- [YOUR ASSIGNMENT]
Please give back the listing exactly as it reads.

──────────

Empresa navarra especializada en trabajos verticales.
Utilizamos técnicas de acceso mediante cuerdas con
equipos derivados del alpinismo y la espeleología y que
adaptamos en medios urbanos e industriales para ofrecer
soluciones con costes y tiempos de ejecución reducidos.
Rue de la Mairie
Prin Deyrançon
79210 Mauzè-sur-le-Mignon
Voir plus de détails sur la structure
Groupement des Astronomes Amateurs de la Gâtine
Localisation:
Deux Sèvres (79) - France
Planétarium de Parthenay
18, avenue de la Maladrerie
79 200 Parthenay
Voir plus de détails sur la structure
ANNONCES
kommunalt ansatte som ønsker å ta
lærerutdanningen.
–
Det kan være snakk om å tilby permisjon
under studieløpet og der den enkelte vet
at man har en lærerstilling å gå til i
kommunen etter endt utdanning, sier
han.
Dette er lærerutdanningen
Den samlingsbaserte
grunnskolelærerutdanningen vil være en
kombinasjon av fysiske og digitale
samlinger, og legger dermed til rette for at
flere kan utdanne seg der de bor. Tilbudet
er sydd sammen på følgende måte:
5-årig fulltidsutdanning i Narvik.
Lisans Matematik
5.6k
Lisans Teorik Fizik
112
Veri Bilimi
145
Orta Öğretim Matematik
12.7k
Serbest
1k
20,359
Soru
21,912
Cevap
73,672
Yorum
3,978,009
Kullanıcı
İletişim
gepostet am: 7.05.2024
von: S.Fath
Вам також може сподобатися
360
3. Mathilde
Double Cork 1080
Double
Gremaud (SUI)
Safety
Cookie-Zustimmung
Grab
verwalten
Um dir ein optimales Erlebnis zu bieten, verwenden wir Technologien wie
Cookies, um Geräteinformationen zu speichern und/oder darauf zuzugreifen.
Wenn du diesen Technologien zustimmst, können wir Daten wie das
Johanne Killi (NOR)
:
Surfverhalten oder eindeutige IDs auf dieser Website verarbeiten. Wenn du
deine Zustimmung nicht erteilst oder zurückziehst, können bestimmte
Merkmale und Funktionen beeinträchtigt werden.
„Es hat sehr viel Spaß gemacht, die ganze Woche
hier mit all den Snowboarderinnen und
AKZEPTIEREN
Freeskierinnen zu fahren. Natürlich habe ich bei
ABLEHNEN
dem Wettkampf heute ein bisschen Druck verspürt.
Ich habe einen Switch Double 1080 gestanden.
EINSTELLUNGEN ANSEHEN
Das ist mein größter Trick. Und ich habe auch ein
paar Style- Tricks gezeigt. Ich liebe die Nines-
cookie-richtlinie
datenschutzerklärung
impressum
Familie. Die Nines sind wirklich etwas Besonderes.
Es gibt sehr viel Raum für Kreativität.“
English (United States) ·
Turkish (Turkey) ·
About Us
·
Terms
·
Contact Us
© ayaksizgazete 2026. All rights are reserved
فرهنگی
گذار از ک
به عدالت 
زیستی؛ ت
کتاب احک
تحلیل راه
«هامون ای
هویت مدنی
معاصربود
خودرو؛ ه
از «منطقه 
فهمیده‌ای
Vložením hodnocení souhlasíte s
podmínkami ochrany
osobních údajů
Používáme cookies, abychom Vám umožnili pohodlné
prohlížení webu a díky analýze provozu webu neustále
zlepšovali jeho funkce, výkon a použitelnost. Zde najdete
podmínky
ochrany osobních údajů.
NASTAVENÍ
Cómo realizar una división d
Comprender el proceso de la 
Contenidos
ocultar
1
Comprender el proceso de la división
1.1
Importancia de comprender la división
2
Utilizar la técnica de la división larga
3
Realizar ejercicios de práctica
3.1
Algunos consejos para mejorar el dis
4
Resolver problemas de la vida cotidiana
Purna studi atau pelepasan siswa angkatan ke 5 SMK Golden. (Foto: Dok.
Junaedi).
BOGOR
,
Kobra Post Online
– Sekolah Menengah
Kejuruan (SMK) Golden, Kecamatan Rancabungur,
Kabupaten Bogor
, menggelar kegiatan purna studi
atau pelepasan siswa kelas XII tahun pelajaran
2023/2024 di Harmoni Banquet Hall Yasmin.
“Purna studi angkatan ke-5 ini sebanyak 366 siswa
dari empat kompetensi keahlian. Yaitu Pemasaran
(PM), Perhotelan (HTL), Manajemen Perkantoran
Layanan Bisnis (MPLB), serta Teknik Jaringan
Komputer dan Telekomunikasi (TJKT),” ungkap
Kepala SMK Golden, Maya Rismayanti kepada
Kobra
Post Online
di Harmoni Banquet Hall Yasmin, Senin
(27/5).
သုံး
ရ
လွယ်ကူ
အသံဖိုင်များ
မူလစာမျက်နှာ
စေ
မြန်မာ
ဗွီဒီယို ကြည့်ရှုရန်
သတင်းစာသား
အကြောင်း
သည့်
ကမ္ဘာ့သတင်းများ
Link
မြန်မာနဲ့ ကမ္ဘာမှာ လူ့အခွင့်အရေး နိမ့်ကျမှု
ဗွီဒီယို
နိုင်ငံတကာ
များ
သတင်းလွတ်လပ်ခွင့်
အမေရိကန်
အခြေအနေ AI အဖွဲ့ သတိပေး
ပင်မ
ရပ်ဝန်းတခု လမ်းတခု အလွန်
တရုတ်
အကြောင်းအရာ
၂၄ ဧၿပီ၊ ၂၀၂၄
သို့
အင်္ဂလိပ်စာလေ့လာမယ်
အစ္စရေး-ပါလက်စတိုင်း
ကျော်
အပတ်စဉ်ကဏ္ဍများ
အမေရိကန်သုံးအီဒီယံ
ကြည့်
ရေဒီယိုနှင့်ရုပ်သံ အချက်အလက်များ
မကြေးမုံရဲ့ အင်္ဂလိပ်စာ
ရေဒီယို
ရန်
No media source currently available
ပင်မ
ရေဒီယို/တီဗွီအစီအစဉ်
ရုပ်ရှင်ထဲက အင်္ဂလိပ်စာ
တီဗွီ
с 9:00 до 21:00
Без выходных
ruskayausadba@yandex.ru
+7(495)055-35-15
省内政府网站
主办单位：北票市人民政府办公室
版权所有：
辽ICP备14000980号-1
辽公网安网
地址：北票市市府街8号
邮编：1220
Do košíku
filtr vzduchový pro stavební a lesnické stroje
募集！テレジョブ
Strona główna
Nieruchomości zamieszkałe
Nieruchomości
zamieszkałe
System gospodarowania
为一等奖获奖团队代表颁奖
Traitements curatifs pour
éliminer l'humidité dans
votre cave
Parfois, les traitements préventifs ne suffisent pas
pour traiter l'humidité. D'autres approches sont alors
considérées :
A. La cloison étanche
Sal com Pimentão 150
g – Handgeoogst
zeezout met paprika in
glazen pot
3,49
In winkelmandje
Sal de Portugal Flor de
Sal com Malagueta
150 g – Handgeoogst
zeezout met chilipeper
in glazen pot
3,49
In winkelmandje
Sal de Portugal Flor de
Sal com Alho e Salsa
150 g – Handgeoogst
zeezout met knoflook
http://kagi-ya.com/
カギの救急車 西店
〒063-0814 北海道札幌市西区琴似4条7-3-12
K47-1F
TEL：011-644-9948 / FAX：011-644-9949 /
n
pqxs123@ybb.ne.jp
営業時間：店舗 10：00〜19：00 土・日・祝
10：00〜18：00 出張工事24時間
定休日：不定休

──────────

- [EXERCISE OUTPUT]
Empresa navarra especializada en trabajos verticales.
Utilizamos técnicas de acceso mediante cuerdas con
equipos derivados del alpinismo y la espeleología y que
adaptamos en medios urbanos e industriales para ofrecer
soluciones con costes y tiempos de ejecución reducidos.
Rue de la Mairie
Prin Deyrançon
79210 Mauzè-sur-le-Mignon
Voir plus de détails sur la structure
Groupement des Astronomes Amateurs de la Gâtine
Localisation:
Deux Sèvres (79) - France
Planétarium de Parthenay
18, avenue de la Maladrerie
79 200 Parthenay
Voir plus de détails sur la structure
ANNONCES
kommunalt ansatte som ønsker å ta
lærerutdanningen.
–
Det kan være snakk om å tilby permisjon
under studieløpet og der den enkelte vet
at man har en lærerstilling å gå til i
kommunen etter endt utdanning, sier
han.
Dette er lærerutdanningen
Den samlingsbaserte
grunnskolelærerutdanningen vil være en
kombinasjon av fysiske og digitale
samlinger, og legger dermed til rette for at
flere kan utdanne seg der de bor. Tilbudet
er sydd sammen på følgende måte:
5-årig fulltidsutdanning i Narvik.
Lisans Matematik
5.6k
Lisans Teorik Fizik
112
Veri Bilimi
145
Orta Öğretim Matematik
12.7k
Serbest
1k
20,359
Soru
21,912
Cevap
73,672
Yorum
3,978,009
Kullanıcı
İletişim
gepostet am: 7.05.2024
von: S.Fath
Вам також може сподобатися
360
3. Mathilde
Double Cork 1080
Double
Gremaud (SUI)
Safety
Cookie-Zustimmung
Grab
verwalten
Um dir ein optimales Erlebnis zu bieten, verwenden wir Technologien wie
Cookies, um Geräteinformationen zu speichern und/oder darauf zuzugreifen.
Wenn du diesen Technologien zustimmst, können wir Daten wie das
Johanne Killi (NOR)
:
Surfverhalten oder eindeutige IDs auf dieser Website verarbeiten. Wenn du
deine Zustimmung nicht erteilst oder zurückziehst, können bestimmte
Merkmale und Funktionen beeinträchtigt werden.
„Es hat sehr viel Spaß gemacht, die ganze Woche
hier mit all den Snowboarderinnen und
AKZEPTIEREN
Freeskierinnen zu fahren. Natürlich habe ich bei
ABLEHNEN
dem Wettkampf heute ein bisschen Druck verspürt.
Ich habe einen Switch Double 1080 gestanden.
EINSTELLUNGEN ANSEHEN
Das ist mein größter Trick. Und ich habe auch ein
paar Style- Tricks gezeigt. Ich liebe die Nines-
cookie-richtlinie
datenschutzerklärung
impressum
Familie. Die Nines sind wirklich etwas Besonderes.
Es gibt sehr viel Raum für Kreativität.“
English (United States) ·
Turkish (Turkey) ·
About Us
·
Terms
·
Contact Us
© ayaksizgazete 2026. All rights are reserved
فرهنگی
گذار از ک
به عدالت 
زیستی؛ ت
کتاب احک
تحلیل راه
«هامون ای
هویت مدنی
معاصربود
خودرو؛ ه
از «منطقه 
فهمیده‌ای
Vložením hodnocení souhlasíte s
podmínkami ochrany
osobních údajů
Používáme cookies, abychom Vám umožnili pohodlné
prohlížení webu a díky analýze provozu webu neustále
zlepšovali jeho funkce, výkon a použitelnost. Zde najdete
podmínky
ochrany osobních údajů.
NASTAVENÍ
Cómo realizar una división d
Comprender el proceso de la 
Contenidos
ocultar
1
Comprender el proceso de la división
1.1
Importancia de comprender la división
2
Utilizar la técnica de la división larga
3
Realizar ejercicios de práctica
3.1
Algunos consejos para mejorar el dis
4
Resolver problemas de la vida cotidiana
Purna studi atau pelepasan siswa angkatan ke 5 SMK Golden. (Foto: Dok.
Junaedi).
BOGOR
,
Kobra Post Online
– Sekolah Menengah
Kejuruan (SMK) Golden, Kecamatan Rancabungur,
Kabupaten Bogor
, menggelar kegiatan purna studi
atau pelepasan siswa kelas XII tahun pelajaran
2023/2024 di Harmoni Banquet Hall Yasmin.
“Purna studi angkatan ke-5 ini sebanyak 366 siswa
dari empat kompetensi keahlian. Yaitu Pemasaran
(PM), Perhotelan (HTL), Manajemen Perkantoran
Layanan Bisnis (MPLB), serta Teknik Jaringan
Komputer dan Telekomunikasi (TJKT),” ungkap
Kepala SMK Golden, Maya Rismayanti kepada
Kobra
Post Online
di Harmoni Banquet Hall Yasmin, Senin
(27/5).
သုံး
ရ
လွယ်ကူ
အသံဖိုင်များ
မူလစာမျက်နှာ
စေ
မြန်မာ
ဗွီဒီယို ကြည့်ရှုရန်
သတင်းစာသား
အကြောင်း
သည့်
ကမ္ဘာ့သတင်းများ
Link
မြန်မာနဲ့ ကမ္ဘာမှာ လူ့အခွင့်အရေး နိမ့်ကျမှု
ဗွီဒီယို
နိုင်ငံတကာ
များ
သတင်းလွတ်လပ်ခွင့်
အမေရိကန်
အခြေအနေ AI အဖွဲ့ သတိပေး
ပင်မ
ရပ်ဝန်းတခု လမ်းတခု အလွန်
တရုတ်
အကြောင်းအရာ
၂၄ ဧၿပီ၊ ၂၀၂၄
သို့
အင်္ဂလိပ်စာလေ့လာမယ်
အစ္စရေး-ပါလက်စတိုင်း
ကျော်
အပတ်စဉ်ကဏ္ဍများ
အမေရိကန်သုံးအီဒီယံ
ကြည့်
ရေဒီယိုနှင့်ရုပ်သံ အချက်အလက်များ
မကြေးမုံရဲ့ အင်္ဂလိပ်စာ
ရေဒီယို
ရန်
No media source currently available
ပင်မ
ရေဒီယို/တီဗွီအစီအစဉ်
ရုပ်ရှင်ထဲက အင်္ဂလိပ်စာ
တီဗွီ
с 9:00 до 21:00
Без выходных
ruskayausadba@yandex.ru
+7(495)055-35-15
省内政府网站
主办单位：北票市人民政府办公室
版权所有：
辽ICP备14000980号-1
辽公网安网
地址：北票市市府街8号
邮编：1220
Do košíku
filtr vzduchový pro stavební a lesnické stroje
募集！テレジョブ
Strona główna
Nieruchomości zamieszkałe
Nieruchomości
zamieszkałe
System gospodarowania
为一等奖获奖团队代表颁奖
Traitements curatifs pour
éliminer l'humidité dans
votre cave
Parfois, les traitements préventifs ne suffisent pas
pour traiter l'humidité. D'autres approches sont alors
considérées :
A. La cloison étanche
Sal com Pimentão 150
g – Handgeoogst
zeezout met paprika in
glazen pot
3,49
In winkelmandje
Sal de Portugal Flor de
Sal com Malagueta
150 g – Handgeoogst
zeezout met chilipeper
in glazen pot
3,49
In winkelmandje
Sal de Portugal Flor de
Sal com Alho e Salsa
150 g – Handgeoogst
zeezout met knoflook
http://kagi-ya.com/
カギの救急車 西店
〒063-0814 北海道札幌市西区琴似4条7-3-12
K47-1F
TEL：011-644-9948 / FAX：011-644-9949 /
n
pqxs123@ybb.ne.jp
営業時間：店舗 10：00〜19：00 土・日・祝
10：00〜18：00 出張工事24時間
定休日：不定休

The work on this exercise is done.